Taste Of Food Affected By Ambient Sounds, Study Says
A study released this week in the journal Food Quality and Preference claims that background noise is a determining factor in how food tastes to people.
So no matter how well-made the food you prepare is, sometimes the elements just work against you.
The report says that background noise changes how crunchy foods are interpreted as being, how intense the flavor is, and how enjoyable eating the food is for the consumer.
To perform the experiment, participants were asked questions about food flavors and textures (specifically crunchiness, saltiness, and sweetness) while eating, listening to background noise, and rating the flavors of the food.
Subjects found food crunchier and less sweet and salty in situations with louder background noise.
This is particularly true on airplanes, which have large amounts of white noise, said researcher Andy Woods from the University of Manchester’s and Unilever’s labs.

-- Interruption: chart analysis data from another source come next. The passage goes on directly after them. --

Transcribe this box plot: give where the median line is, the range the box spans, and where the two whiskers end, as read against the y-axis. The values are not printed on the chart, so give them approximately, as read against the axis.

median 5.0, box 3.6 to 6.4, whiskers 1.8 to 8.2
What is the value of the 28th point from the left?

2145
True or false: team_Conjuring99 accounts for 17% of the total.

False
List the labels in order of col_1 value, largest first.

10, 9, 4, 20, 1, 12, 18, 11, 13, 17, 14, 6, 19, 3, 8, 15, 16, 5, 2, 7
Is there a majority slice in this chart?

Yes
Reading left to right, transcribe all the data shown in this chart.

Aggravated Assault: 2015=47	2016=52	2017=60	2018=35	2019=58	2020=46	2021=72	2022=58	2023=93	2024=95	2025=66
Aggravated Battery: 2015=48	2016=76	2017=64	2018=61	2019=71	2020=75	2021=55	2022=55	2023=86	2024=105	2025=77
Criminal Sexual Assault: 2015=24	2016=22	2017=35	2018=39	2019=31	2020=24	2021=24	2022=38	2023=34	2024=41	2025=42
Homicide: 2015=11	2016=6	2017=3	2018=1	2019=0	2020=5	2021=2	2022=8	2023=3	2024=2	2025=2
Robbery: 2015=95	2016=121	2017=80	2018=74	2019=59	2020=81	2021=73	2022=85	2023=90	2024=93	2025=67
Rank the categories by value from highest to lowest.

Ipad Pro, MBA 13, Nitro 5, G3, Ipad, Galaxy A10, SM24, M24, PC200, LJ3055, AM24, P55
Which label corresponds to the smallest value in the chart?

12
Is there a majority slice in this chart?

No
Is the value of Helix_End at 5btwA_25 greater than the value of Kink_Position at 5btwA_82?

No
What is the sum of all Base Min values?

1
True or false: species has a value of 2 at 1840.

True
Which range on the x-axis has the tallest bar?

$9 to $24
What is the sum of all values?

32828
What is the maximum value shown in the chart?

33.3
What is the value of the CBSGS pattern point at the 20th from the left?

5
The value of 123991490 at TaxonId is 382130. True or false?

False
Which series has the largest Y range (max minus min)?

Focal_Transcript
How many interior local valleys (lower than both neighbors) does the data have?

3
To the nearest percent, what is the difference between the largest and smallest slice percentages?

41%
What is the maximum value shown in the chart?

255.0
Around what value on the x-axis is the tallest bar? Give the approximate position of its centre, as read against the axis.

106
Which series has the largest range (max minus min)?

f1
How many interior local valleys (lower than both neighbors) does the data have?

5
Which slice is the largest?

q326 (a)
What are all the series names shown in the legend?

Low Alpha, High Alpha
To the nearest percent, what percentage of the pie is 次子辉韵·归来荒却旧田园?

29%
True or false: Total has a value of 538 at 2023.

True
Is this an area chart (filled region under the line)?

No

Many airline food providers add a lot of extra flavoring to their food to combat the perception of blandness.
"There's a general opinion that airplane foods aren't fantastic," he said. "I'm sure airlines do their best - and given that, we wondered if there are other reasons why the food would not be so good. One thought was perhaps the background noise has some impact," he told BBC News.
Commercial airlines aren’t the only ones to do this.
"NASA gives their space explorers very strong-tasting foods, because for some reason they can't taste food that strongly - again, perhaps it's the background noise,” Woods said.
Interestingly, diners seemed to enjoy their food more when they were listening to background noise they found pleasing (a principal that appears to explain the use of atmospheric music in restaurants).
Researchers plan to explore the relationship of pleasing sounds and pleasing tastes further.
"The evidence points to this effect being down to where your attention lies - if the background noise is loud it might draw your attention to that, away from the food," Dr Woods said.